Claiming the promises of God.

Saturday, May 20, 2017

Closing of a chapter

The Mellow Felons are officially coming to an end.

FL and SMS developed a space for generosity and rigor in a line of work that is not always very hospitable.

Thursday, February 16, 2017

2 Timothy 1:7 (NKJV)


 For God has not given us a spirit of fear, but of power and of love and of a sound mind.



Friday, December 16, 2016

Being a kid for a bit



A few lessons from the year as it comes to a close:

-        It’s okay not to know how to do something. How I learned this?

o   Because mentors like T, Dav, and Chars stepped in to teach me stuff I didn’t know how to do, and I didn’t feel embarrassed or like I was a failure. It was okay not to know.

(Dav, in particular, is cheerleader extraordinaire.)

Isn't this a part of being a kid? Kids don't know how to do everything, but they can learn if they're taught.


-        It’s okay to be a kid. How I learned this?

o   Phi finding and organizing a discounted chicken dinner, or M bringing me along when she checks out a new sushi place.
o   Phi taking Heej and I around Tomorrowland, and us having fun despite our cynical academic selves. Heej really got into the ride where we had to shoot at targets. (But I got a higher score.)
o   Phi helping me unbuckle my seat belt at the Ironman ride.

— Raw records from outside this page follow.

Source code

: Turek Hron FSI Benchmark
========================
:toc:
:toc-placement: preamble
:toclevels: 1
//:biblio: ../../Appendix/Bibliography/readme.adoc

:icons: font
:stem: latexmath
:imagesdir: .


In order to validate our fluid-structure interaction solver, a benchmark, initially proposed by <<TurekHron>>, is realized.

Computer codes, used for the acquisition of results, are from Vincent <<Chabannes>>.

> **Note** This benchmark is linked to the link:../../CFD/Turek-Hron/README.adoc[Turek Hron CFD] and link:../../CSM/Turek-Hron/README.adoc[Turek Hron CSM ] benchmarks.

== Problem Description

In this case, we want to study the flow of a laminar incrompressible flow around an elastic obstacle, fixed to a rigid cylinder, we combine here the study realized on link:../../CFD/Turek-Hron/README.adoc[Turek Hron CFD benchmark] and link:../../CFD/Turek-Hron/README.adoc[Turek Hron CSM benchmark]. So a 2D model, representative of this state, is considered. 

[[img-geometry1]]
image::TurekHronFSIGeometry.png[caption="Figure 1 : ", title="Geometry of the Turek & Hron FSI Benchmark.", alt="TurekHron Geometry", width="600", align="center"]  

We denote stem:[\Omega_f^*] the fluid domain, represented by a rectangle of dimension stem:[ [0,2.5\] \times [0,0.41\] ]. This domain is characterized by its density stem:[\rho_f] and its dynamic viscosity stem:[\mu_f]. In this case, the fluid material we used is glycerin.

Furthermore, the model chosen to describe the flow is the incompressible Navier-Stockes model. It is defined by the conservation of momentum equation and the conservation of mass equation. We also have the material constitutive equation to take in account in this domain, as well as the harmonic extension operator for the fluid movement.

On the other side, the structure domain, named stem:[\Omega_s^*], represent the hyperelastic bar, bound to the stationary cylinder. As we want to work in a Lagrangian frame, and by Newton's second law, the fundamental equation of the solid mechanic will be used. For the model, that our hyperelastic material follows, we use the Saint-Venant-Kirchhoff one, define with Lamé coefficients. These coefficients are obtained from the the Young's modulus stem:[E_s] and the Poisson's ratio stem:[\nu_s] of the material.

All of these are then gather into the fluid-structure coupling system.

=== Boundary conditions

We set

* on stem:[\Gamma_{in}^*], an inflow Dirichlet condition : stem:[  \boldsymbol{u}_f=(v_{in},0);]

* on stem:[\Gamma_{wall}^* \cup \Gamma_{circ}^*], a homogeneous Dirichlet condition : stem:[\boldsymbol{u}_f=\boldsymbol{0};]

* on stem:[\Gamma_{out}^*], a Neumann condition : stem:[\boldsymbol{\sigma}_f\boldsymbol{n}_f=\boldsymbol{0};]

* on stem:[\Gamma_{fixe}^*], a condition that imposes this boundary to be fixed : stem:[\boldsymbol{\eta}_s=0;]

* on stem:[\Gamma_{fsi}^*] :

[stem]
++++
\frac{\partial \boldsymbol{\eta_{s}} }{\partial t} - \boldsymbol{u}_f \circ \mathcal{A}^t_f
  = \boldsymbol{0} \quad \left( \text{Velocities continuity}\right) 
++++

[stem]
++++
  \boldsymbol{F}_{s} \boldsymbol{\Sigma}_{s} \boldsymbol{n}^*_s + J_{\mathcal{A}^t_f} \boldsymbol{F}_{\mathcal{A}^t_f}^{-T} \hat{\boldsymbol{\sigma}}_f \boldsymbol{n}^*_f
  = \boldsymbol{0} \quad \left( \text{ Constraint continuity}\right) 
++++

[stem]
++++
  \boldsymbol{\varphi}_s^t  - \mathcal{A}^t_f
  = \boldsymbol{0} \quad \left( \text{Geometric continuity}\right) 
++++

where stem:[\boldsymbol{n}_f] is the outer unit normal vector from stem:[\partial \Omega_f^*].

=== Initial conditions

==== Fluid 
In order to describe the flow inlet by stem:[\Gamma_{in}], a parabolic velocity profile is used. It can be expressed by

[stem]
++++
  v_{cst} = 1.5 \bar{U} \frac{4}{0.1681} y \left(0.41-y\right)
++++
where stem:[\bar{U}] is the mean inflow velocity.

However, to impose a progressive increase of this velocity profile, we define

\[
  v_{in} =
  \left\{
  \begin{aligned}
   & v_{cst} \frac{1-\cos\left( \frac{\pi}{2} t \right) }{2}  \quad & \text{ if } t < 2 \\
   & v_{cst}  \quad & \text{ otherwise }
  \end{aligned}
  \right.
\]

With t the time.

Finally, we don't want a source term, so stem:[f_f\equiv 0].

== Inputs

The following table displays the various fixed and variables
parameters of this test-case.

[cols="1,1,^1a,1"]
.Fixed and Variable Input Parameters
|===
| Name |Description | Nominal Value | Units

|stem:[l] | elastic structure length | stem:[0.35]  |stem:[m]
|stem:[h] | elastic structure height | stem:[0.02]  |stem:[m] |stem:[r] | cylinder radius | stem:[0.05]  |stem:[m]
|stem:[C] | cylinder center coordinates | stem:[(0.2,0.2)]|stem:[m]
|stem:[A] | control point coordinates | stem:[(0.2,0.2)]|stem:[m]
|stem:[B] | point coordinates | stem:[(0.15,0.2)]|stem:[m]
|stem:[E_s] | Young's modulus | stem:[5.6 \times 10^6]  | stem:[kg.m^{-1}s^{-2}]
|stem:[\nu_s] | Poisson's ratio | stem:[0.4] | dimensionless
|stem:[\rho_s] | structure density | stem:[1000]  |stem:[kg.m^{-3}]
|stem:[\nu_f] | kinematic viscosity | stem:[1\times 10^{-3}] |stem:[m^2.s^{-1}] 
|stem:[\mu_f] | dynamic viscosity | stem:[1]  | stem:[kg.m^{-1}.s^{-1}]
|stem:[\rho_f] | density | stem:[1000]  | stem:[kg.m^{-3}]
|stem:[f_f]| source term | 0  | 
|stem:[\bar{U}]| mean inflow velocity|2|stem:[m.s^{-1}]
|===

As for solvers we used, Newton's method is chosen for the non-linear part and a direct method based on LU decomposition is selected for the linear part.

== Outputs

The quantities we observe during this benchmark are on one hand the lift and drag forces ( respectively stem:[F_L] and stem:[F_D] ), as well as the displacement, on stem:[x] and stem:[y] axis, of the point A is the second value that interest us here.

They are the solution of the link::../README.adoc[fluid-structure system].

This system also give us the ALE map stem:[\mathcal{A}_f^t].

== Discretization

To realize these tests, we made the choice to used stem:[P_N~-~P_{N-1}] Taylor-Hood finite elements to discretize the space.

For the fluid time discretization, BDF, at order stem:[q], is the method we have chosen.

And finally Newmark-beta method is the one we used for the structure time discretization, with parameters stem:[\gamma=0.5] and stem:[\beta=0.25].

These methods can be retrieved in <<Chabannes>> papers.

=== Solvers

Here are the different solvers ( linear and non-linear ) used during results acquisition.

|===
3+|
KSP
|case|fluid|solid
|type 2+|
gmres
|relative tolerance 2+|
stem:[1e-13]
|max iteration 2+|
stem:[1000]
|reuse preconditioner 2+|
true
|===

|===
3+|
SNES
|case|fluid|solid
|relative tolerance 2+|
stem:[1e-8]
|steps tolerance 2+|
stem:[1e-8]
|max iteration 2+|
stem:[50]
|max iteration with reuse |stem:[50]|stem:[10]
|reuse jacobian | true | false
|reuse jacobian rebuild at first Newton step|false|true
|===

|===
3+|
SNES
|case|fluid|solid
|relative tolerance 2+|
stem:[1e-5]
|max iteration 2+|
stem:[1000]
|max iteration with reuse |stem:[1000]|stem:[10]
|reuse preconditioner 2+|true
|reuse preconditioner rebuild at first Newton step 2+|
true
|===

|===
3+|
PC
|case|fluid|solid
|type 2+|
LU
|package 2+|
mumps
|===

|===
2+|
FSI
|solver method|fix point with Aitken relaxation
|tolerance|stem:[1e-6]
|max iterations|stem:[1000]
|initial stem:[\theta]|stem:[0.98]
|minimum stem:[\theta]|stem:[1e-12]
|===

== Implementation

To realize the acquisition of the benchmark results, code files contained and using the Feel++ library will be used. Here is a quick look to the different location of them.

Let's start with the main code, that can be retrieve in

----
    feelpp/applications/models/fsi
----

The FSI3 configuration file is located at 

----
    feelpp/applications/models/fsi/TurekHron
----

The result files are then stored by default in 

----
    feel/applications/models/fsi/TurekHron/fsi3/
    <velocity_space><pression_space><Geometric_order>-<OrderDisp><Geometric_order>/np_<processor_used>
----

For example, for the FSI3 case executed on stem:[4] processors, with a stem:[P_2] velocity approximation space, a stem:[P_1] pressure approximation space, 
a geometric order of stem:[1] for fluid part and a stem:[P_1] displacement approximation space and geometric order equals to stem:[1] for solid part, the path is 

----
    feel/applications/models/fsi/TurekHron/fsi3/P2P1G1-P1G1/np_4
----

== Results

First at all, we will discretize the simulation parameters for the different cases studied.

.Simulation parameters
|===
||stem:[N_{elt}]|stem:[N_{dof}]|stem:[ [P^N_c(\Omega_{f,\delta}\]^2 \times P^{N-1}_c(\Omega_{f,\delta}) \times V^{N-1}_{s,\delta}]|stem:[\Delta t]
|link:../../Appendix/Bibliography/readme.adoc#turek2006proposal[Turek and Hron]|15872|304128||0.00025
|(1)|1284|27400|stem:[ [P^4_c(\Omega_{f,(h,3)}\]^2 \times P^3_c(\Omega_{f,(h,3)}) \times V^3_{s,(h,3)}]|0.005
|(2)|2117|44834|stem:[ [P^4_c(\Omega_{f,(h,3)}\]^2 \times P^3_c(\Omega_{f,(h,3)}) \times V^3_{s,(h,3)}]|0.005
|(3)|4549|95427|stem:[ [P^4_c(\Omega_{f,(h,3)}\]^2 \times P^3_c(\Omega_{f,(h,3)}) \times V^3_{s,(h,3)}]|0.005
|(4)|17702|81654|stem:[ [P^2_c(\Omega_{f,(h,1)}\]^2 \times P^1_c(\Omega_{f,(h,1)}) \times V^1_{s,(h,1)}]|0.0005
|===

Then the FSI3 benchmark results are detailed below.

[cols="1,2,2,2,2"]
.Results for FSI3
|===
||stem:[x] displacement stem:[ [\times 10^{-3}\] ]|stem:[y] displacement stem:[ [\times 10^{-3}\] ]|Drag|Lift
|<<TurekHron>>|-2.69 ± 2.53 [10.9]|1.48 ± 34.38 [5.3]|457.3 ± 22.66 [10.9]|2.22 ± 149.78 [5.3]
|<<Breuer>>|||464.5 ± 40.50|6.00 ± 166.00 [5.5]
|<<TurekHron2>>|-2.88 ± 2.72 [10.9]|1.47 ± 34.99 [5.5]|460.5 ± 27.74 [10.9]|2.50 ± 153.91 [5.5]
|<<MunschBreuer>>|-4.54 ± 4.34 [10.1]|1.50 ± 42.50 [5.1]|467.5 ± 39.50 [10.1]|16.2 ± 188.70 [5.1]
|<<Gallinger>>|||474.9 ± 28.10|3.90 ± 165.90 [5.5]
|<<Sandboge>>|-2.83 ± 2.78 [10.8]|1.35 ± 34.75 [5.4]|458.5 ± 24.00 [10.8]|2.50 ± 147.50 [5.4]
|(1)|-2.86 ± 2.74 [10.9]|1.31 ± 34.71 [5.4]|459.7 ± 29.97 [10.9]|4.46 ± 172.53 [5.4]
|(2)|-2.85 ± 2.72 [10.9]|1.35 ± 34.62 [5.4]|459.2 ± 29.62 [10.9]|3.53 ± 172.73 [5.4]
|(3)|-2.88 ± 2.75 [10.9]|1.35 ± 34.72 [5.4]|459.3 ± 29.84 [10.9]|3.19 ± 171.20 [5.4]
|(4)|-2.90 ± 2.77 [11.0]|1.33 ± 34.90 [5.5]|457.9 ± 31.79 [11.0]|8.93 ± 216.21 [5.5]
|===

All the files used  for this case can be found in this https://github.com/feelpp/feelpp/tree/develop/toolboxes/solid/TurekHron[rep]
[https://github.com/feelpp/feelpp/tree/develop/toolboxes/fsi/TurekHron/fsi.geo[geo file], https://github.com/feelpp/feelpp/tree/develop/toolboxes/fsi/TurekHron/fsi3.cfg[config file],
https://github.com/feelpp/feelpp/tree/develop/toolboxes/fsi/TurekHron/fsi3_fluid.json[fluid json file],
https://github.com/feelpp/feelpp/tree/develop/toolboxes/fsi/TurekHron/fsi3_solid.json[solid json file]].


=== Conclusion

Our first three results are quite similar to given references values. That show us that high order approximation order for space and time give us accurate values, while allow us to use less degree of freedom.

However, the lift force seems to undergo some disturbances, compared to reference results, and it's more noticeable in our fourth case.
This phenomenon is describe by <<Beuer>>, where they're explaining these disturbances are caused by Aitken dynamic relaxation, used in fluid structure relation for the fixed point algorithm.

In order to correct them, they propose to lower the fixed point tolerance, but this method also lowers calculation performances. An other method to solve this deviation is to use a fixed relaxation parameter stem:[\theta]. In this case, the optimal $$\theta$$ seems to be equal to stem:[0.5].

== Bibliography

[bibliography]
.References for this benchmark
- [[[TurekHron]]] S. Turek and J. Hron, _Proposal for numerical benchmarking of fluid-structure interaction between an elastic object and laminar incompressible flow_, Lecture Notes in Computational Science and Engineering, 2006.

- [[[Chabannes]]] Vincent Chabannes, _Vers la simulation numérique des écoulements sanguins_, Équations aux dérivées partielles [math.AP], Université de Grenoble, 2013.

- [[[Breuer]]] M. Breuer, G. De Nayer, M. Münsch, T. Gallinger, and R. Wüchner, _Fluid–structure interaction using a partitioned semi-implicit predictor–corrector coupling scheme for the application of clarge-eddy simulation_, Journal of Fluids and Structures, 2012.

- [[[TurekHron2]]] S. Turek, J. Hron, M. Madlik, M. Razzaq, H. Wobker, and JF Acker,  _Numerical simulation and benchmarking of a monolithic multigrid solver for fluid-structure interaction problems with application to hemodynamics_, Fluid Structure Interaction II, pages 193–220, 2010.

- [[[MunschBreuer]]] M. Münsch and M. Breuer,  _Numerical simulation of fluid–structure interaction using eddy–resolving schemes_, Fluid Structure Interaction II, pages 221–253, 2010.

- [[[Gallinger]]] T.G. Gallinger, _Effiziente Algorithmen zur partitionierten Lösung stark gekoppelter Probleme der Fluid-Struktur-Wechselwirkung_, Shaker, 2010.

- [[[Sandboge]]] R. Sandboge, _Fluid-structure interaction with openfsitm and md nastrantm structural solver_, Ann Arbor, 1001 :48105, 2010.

I don’t need to always have it altogether or know everything. 

And it’s okay to take care of others because they will take care of themselves too. We just take turns doing it. It's not just one way.

Finally, thanks to Iv, whose VIP passes motivated Heej and I to play hooky. Oh, the delicious irony of teachers skipping out of work early to play during exams week.

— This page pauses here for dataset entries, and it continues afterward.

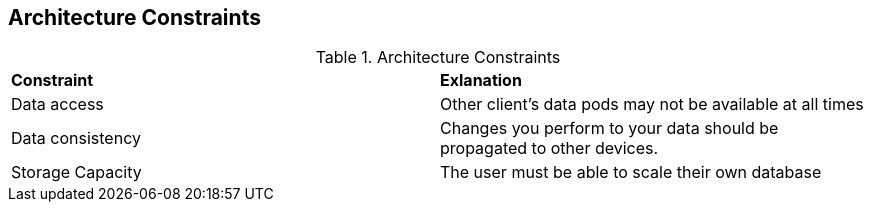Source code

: [[section-architecture-constraints]]
== Architecture Constraints

////
[role="arc42help"]
****
.Contents
Any requirement that constrains software architects in their freedom of design and implementation decisions or decision about the development process. These constraints sometimes go beyond individual systems and are valid for whole organizations and companies.

.Motivation
Architects should know exactly where they are free in their design decisions and where they must adhere to constraints.
Constraints must always be dealt with; they may be negotiable, though.

.Form
Simple tables of constraints with explanations.
If needed you can subdivide them into
technical constraints, organizational and political constraints and
conventions (e.g. programming or versioning guidelines, documentation or naming conventions)
****
////
.Architecture Constraints
|===
| *Constraint* | *Exlanation*
// Row 1
| Data access
| Other client's data pods may not be available at all times
// Row 2
| Data consistency
| Changes you perform to your data should be propagated to other devices.

| Storage Capacity
| The user must be able to scale their own database

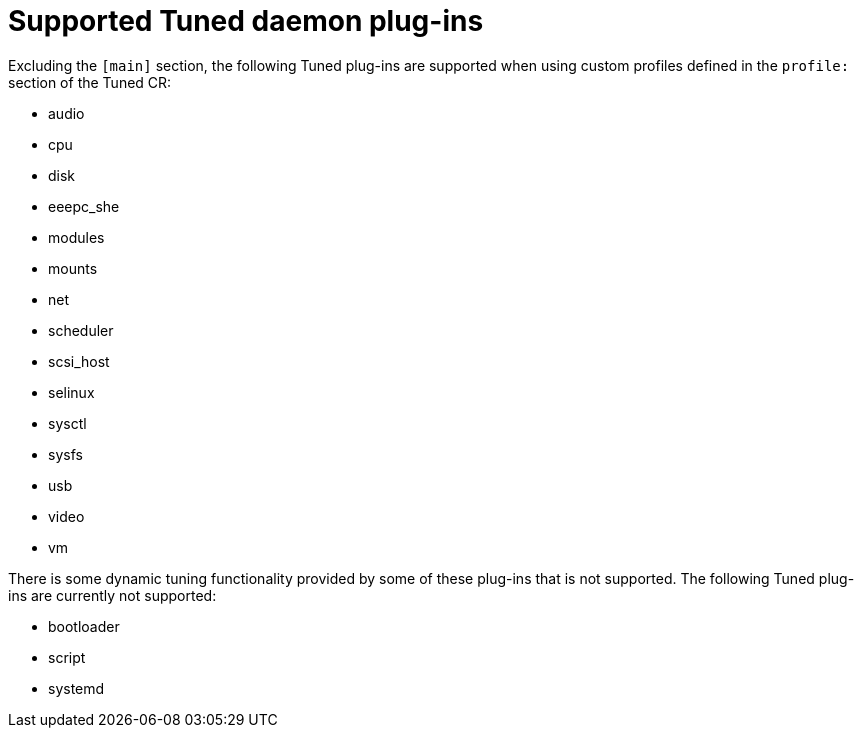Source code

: // Module included in the following assemblies:
//
// * scalability_and_performance/using-node-tuning-operator.adoc

[id="supported-tuned-daemon-plug-ins-{context}"]
= Supported Tuned daemon plug-ins

Excluding the `[main]` section, the following Tuned plug-ins are supported when
using custom profiles defined in the `profile:` section of the Tuned CR:

* audio
* cpu
* disk
* eeepc_she
* modules
* mounts
* net
* scheduler
* scsi_host
* selinux
* sysctl
* sysfs
* usb
* video
* vm

There is some dynamic tuning functionality provided by some of these plug-ins
that is not supported. The following Tuned plug-ins are currently not supported:

* bootloader
* script
* systemd

// <!-- Uncomment at 4.1 GA -->
// See
// link:https://access.redhat.com/documentation/en-us/red_hat_enterprise_linux/8/html/monitoring_and_managing_system_status_and_performance/customizing-tuned-profiles_monitoring-and-managing-system-status-and-performance#available-tuned-plug-ins_customizing-tuned-profiles[Available
// Tuned Plug-ins] and
// link:https://access.redhat.com/documentation/en-us/red_hat_enterprise_linux/8/html/monitoring_and_managing_system_status_and_performance/getting-started-with-tuned_monitoring-and-managing-system-status-and-performance[Getting
// Started with Tuned] for more information.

Oh, and last thought: it mattered that we were physically acting like children. Our minds and bodies work together. I don't think I would have come to these realizations if I hadn't actually been playing. It's just like how the act of going to church on Sunday actually matters. God is not legalistic, but he did make us "whole," that is, with both our minds as well as our physical bodies and they work together. The Cartesian mind-body split diverts us from God's design.


Friday, November 04, 2016

redemption

There are days when I just want to look for a different job. Then there are moments of great generosity from senior colleagues at my institutions and at other institutions. The best moments of my job are when everyone, myself included, realizes that we are all always learning. All the time, and at every stage, and none of us can truly be happy in this profession if we don't keep this front and center. If everyone who plays a part in the university and its adjacent institutions realize this, we can all be much happier and more productive.

The next few months will be incredibly busy again. I'm so grateful for the people who have given their time, and for thinking carefully about everything that is at stake. I'm excited by what I can learn in the coming months. And terrified that I won't get to where I hope to get. Mostly, I'm humbled by all the support I've gotten in the past few months.

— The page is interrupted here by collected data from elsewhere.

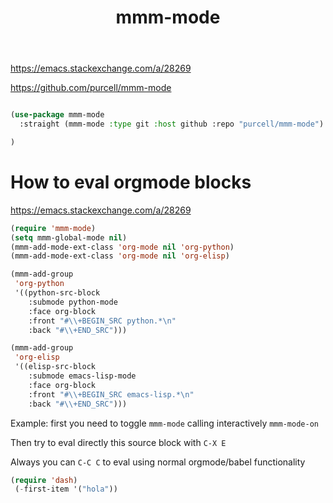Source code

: :PROPERTIES:
:ID:       74BA9AEF-C068-4FA5-805E-BFB379FBA942
:END:
#+title: mmm-mode

https://emacs.stackexchange.com/a/28269

https://github.com/purcell/mmm-mode

#+BEGIN_SRC emacs-lisp :results silent

(use-package mmm-mode
  :straight (mmm-mode :type git :host github :repo "purcell/mmm-mode")

)
#+END_SRC
* How to eval orgmode blocks
  https://emacs.stackexchange.com/a/28269

 #+BEGIN_SRC emacs-lisp :results silent
 (require 'mmm-mode)
 (setq mmm-global-mode nil)
 (mmm-add-mode-ext-class 'org-mode nil 'org-python)
 (mmm-add-mode-ext-class 'org-mode nil 'org-elisp)

 (mmm-add-group
  'org-python
  '((python-src-block
     :submode python-mode
     :face org-block
     :front "#\\+BEGIN_SRC python.*\n"
     :back "#\\+END_SRC")))

 (mmm-add-group
  'org-elisp
  '((elisp-src-block
     :submode emacs-lisp-mode
     :face org-block
     :front "#\\+BEGIN_SRC emacs-lisp.*\n"
     :back "#\\+END_SRC")))

 #+END_SRC





Example:
first you need to toggle ~mmm-mode~ calling interactively  ~mmm-mode-on~

Then try to eval directly this source block with ~C-X E~

Always you can ~C-C C~ to eval using normal orgmode/babel functionality

#+BEGIN_SRC emacs-lisp
(require 'dash)
 (-first-item '("hola"))

 #+END_SRC
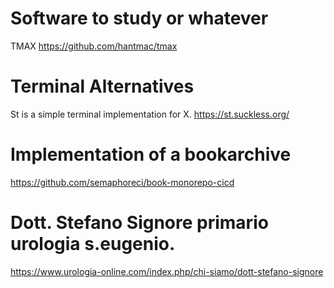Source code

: * Software to study or whatever

TMAX
https://github.com/hantmac/tmax



* Terminal Alternatives
St is a simple terminal implementation for X.
https://st.suckless.org/



* Implementation of a bookarchive

https://github.com/semaphoreci/book-monorepo-cicd



* Dott. Stefano Signore primario urologia s.eugenio.

https://www.urologia-online.com/index.php/chi-siamo/dott-stefano-signore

Living under grace. That's me. On so many levels.

What a life. What a journey.





Saturday, April 30, 2016

chats

Had chats with some of the girls from my old home group yesterday, and this morning. My close friends here keep saying that I've changed a lot. I don't see it so much.....maybe a little. But they say it's very marked.

But you know, if I have changed, it is not only God's work, but God working through his church. He brought people very different from me into my life, and they accepted who I was. That gave me freedom to think about taking small steps. Without them, I probably wouldn't have.

Now I know just how important his church is.

The people God is bringing around me during this season--at work, friendships, and the church--are modeling kindness and gentleness by treating me kindly, and gently. But they also urge me and remind me to be kind and gentle with myself and others. You can't yell someone into kindness and gentleness. You can't demand that they become kinder and gentler. And you can't expect someone to become that. It's God's work, after all.